_Work request_
Continue the article about the hospital administrators' poll on EHR budgets, starting after its last sentence.

The recently released results of a May poll that surveyed more than 220 hospital and health system administrators found that while 49% of respondents are more than halfway to completing full EHR implementation, 48% of those polled said they are only somewhat comfortable with the level of budgeting their organization planned for EHR deployment. Nine percent said they weren't comfortable at all with their budget plans, while 18% said they were unsure. On the positive side, 25% said they were very comfortable with the funding they had for their EHR implementation project.

With the majority of those polled expressing some level of discomfort about how they will pay for their project moving forward, Gary Anthony, principal with KPMG Healthcare, said the poll findings suggest that healthcare executives miscalculated the costs of their EHR projects.

"Organizations underestimated the impact and the effort required to fully implement an EHR. They also underestimated just how transformative this would be to their organization as a whole," Anthony said in an interview with InformationWeek Healthcare. "This is the largest, most significant investment that a health delivery organization will go through. EHRs touch and change everything within the organization, and so I think [there's been] a lack of experience and a lack of understanding about the magnitude of the effort."

_Data under study_

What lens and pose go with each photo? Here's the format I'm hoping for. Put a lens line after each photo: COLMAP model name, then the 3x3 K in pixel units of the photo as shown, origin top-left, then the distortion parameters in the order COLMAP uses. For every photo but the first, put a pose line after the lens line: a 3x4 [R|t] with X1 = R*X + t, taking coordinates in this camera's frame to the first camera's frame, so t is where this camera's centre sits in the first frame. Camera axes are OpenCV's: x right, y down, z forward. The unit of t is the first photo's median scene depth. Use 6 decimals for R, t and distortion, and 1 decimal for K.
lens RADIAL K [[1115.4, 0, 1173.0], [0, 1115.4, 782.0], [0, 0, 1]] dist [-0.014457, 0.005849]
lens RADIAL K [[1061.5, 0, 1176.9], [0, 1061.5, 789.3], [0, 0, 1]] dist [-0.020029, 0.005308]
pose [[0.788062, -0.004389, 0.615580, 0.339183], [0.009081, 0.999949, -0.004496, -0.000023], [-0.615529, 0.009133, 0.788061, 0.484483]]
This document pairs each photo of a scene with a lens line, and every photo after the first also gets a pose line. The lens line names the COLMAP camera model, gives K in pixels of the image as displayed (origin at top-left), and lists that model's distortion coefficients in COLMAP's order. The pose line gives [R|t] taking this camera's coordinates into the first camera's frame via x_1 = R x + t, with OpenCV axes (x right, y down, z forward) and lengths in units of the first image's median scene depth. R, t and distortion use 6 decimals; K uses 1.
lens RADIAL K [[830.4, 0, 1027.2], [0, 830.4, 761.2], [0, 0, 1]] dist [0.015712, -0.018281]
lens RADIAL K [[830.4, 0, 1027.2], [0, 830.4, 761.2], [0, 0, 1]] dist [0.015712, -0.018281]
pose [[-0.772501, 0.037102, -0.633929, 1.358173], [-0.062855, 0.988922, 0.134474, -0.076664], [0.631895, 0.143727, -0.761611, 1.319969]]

_Written answer_
[ Is it time to re-engineer your clinical decision support system? See 10 Innovative Clinical Decision Support Programs. ]

According to Anthony, recent reports that Duke University will spend $700 million to implement its EPIC EHR indicates the staggering costs of an EHR implementation project. He also said these projects are associated with maintaining and storing additional terabytes of data and providing security capabilities that adhere to Health Insurance Portability and Accountability Act (HIPAA) requirements. Additional costs come with maintaining a robust network that allows doctors and other clinicians to access the data remotely on their iPads or smartphones.

The demand for skilled health IT professionals also impacts the way health delivery organizations are developing a strategy for EHR deployment. The poll shows that 46% of hospital and health system leaders indicated that they are using a multiple-resource strategy--a mix of using existing staff, hiring additional staffers with new skills, or engaging consulting services. Sixteen percent of respondents said they were leveraging existing staff, while 13% said they will hire additional staff, and 10% said they will secure third-party assistance. Anthony said clinical informatics workers who know specific EHR systems from vendors like EPIC or Cerner, and who are also capable of implementing EHRs in areas such as emergency departments or operating rooms, are in short supply. Anthony estimates that salaries for employees with health IT skills have risen substantially during the last two years, which also drives up implementation cost.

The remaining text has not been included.